Après nous avoir volé deux ans de vie avec la retraite à 64 ans, les représentant·es du patronat s’attaquent au 1er mai
Le 16 juin, le Sénat examinera un nouveau texte qui vise à modifier le caractère chômé du 1er mai, jour férié protégé en France. Malgré les mobilisations syndicales et les soutiens politiques, les représentants du patronat continuent de pousser pour cette réforme.
Ce projet, présenté comme une aide aux boulanger·es et fleuristes, pourrait en réalité banaliser le travail le 1er mai au profit des grandes entreprises. Le gouvernement a déjà incité certains commerces à enfreindre la loi existante depuis le 1er mai 2026.
Le 1er mai est un jour unique, étant le seul jour férié qui est à la fois chômé, rémunéré et protégé. Actuellement, des exceptions existent pour les secteurs tels que les hôpitaux, l’énergie et les transports publics. Les commerçants peuvent ouvrir ce jour-là, à condition de ne pas faire travailler leurs salarié·es. Cependant, cette nouvelle loi pourrait nuire aux petits commerces en favorisant la concurrence des grands groupes.
En élargissant les dérogations, l’objectif semble être de remettre en question le droit au repos rémunéré du 1er mai. Ce dispositif pourrait s’appliquer à toutes les entreprises de moins de 250 salarié·es, ce qui représente une extension significative qui pourrait banaliser progressivement le travail ce jour-là.
Non, le travail du 1er mai ne sera pas « payé double »

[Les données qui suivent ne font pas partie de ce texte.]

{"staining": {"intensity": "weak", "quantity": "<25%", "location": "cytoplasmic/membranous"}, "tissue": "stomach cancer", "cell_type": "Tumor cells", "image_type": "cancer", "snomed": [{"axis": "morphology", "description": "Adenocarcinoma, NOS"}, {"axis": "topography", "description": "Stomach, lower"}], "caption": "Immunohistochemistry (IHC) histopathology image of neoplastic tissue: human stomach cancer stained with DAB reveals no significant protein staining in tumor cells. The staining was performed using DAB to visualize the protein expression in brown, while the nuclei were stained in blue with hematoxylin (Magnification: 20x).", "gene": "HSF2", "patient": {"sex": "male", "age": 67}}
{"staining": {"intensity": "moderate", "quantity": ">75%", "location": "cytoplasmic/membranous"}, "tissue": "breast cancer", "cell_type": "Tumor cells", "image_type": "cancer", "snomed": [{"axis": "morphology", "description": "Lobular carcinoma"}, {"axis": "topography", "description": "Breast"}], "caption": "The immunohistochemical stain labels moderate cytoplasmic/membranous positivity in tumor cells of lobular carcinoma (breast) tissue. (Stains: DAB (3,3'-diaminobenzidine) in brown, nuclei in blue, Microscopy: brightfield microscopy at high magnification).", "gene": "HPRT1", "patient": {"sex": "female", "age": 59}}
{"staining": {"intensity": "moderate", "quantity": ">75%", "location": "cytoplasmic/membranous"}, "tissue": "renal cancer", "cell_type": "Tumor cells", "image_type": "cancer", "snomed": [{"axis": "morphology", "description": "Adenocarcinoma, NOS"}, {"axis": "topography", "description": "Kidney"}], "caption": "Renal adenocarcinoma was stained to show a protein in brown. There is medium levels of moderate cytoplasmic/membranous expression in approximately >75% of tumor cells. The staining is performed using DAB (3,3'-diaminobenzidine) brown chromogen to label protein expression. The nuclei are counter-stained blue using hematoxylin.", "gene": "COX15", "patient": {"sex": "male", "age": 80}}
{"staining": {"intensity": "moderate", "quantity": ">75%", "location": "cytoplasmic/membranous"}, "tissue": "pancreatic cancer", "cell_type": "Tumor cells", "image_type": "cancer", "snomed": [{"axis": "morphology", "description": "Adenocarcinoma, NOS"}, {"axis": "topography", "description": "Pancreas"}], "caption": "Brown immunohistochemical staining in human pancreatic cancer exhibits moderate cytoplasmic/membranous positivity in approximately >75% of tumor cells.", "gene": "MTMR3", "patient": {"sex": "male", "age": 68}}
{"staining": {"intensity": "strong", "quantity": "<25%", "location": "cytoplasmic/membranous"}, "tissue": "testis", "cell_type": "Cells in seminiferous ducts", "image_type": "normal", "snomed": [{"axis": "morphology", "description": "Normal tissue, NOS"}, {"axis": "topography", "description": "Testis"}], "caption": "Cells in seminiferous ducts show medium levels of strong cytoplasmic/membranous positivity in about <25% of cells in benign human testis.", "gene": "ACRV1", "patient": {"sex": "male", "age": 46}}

Le 1er mai est déjà rémunéré, même lorsqu’il n’est pas travaillé. Présenter cette compensation comme un avantage est trompeur, car elle ne fait que compenser la perte d’un jour chômé et payé.
Non, les salarié·es n’auront pas le « choix »
Le concept de « volontariat » est illusoire. L’expérience du travail dominical a montré que les dérogations s’installent progressivement, avec des contreparties de moins en moins avantageuses pour les salarié·es.
La priorité devrait être d’obtenir des augmentations générales des salaires et des pensions, ainsi que de maîtriser le prix du carburant.
Le 16 juin, la fédération CGT Commerce et Services et la CGT Île-de-France (Urif), accompagnées d’autres organisations syndicales, appellent à un rassemblement devant le Sénat à partir de 13 heures. Dans tous les départements, il est crucial de mobiliser et d’interpeller les parlementaires, car cette bataille ne s’arrêtera pas au Sénat, le texte devant aussi être examiné par l’Assemblée nationale. Plus la mobilisation sera forte, plus il sera possible de faire reculer cette nouvelle attaque contre le 1er mai.